▶ _Exercise directions_
Will you write out all the entries below exactly?
■ ■ ■ ■ ■
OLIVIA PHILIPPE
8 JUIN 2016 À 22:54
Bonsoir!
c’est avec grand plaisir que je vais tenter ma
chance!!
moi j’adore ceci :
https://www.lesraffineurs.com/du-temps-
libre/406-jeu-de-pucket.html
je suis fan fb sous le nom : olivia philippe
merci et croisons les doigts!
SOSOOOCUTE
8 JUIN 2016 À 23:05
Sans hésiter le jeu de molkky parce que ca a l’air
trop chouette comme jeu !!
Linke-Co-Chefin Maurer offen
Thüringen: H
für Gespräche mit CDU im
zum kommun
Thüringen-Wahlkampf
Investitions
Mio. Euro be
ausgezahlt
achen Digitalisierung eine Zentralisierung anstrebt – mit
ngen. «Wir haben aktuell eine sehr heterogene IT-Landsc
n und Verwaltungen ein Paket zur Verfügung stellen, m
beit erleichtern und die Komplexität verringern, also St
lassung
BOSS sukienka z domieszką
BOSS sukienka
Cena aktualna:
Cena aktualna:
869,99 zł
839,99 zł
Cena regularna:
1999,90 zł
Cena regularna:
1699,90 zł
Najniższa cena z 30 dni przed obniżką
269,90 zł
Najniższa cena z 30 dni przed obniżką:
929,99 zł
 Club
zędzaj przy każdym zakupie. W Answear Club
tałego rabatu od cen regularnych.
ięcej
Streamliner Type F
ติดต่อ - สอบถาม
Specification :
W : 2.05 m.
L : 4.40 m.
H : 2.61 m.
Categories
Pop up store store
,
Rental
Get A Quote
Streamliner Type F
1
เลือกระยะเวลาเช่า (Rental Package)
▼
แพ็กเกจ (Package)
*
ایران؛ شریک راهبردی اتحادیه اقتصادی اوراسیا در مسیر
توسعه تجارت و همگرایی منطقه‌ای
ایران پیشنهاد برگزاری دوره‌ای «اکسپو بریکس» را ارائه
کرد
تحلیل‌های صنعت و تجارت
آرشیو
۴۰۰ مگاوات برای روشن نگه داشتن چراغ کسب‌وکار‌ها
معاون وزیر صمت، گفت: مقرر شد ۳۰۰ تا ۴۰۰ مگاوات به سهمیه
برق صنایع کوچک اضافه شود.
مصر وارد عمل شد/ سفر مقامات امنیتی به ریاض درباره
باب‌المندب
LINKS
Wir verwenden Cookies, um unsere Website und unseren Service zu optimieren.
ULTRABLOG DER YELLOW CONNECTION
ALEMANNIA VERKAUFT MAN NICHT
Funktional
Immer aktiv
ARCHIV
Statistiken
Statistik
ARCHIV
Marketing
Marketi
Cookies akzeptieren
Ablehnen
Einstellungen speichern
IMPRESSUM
■ ■ ■ ■ ■
▶ _Worked solution_
OLIVIA PHILIPPE
8 JUIN 2016 À 22:54
Bonsoir!
c’est avec grand plaisir que je vais tenter ma
chance!!
moi j’adore ceci :
https://www.lesraffineurs.com/du-temps-
libre/406-jeu-de-pucket.html
je suis fan fb sous le nom : olivia philippe
merci et croisons les doigts!
SOSOOOCUTE
8 JUIN 2016 À 23:05
Sans hésiter le jeu de molkky parce que ca a l’air
trop chouette comme jeu !!
Linke-Co-Chefin Maurer offen
Thüringen: H
für Gespräche mit CDU im
zum kommun
Thüringen-Wahlkampf
Investitions
Mio. Euro be
ausgezahlt
achen Digitalisierung eine Zentralisierung anstrebt – mit
ngen. «Wir haben aktuell eine sehr heterogene IT-Landsc
n und Verwaltungen ein Paket zur Verfügung stellen, m
beit erleichtern und die Komplexität verringern, also St
lassung
BOSS sukienka z domieszką
BOSS sukienka
Cena aktualna:
Cena aktualna:
869,99 zł
839,99 zł
Cena regularna:
1999,90 zł
Cena regularna:
1699,90 zł
Najniższa cena z 30 dni przed obniżką
269,90 zł
Najniższa cena z 30 dni przed obniżką:
929,99 zł
 Club
zędzaj przy każdym zakupie. W Answear Club
tałego rabatu od cen regularnych.
ięcej
Streamliner Type F
ติดต่อ - สอบถาม
Specification :
W : 2.05 m.
L : 4.40 m.
H : 2.61 m.
Categories
Pop up store store
,
Rental
Get A Quote
Streamliner Type F
1
เลือกระยะเวลาเช่า (Rental Package)
▼
แพ็กเกจ (Package)
*
ایران؛ شریک راهبردی اتحادیه اقتصادی اوراسیا در مسیر
توسعه تجارت و همگرایی منطقه‌ای
ایران پیشنهاد برگزاری دوره‌ای «اکسپو بریکس» را ارائه
کرد
تحلیل‌های صنعت و تجارت
آرشیو
۴۰۰ مگاوات برای روشن نگه داشتن چراغ کسب‌وکار‌ها
معاون وزیر صمت، گفت: مقرر شد ۳۰۰ تا ۴۰۰ مگاوات به سهمیه
برق صنایع کوچک اضافه شود.
مصر وارد عمل شد/ سفر مقامات امنیتی به ریاض درباره
باب‌المندب
LINKS
Wir verwenden Cookies, um unsere Website und unseren Service zu optimieren.
ULTRABLOG DER YELLOW CONNECTION
ALEMANNIA VERKAUFT MAN NICHT
Funktional
Immer aktiv
ARCHIV
Statistiken
Statistik
ARCHIV
Marketing
Marketi
Cookies akzeptieren
Ablehnen
Einstellungen speichern
IMPRESSUM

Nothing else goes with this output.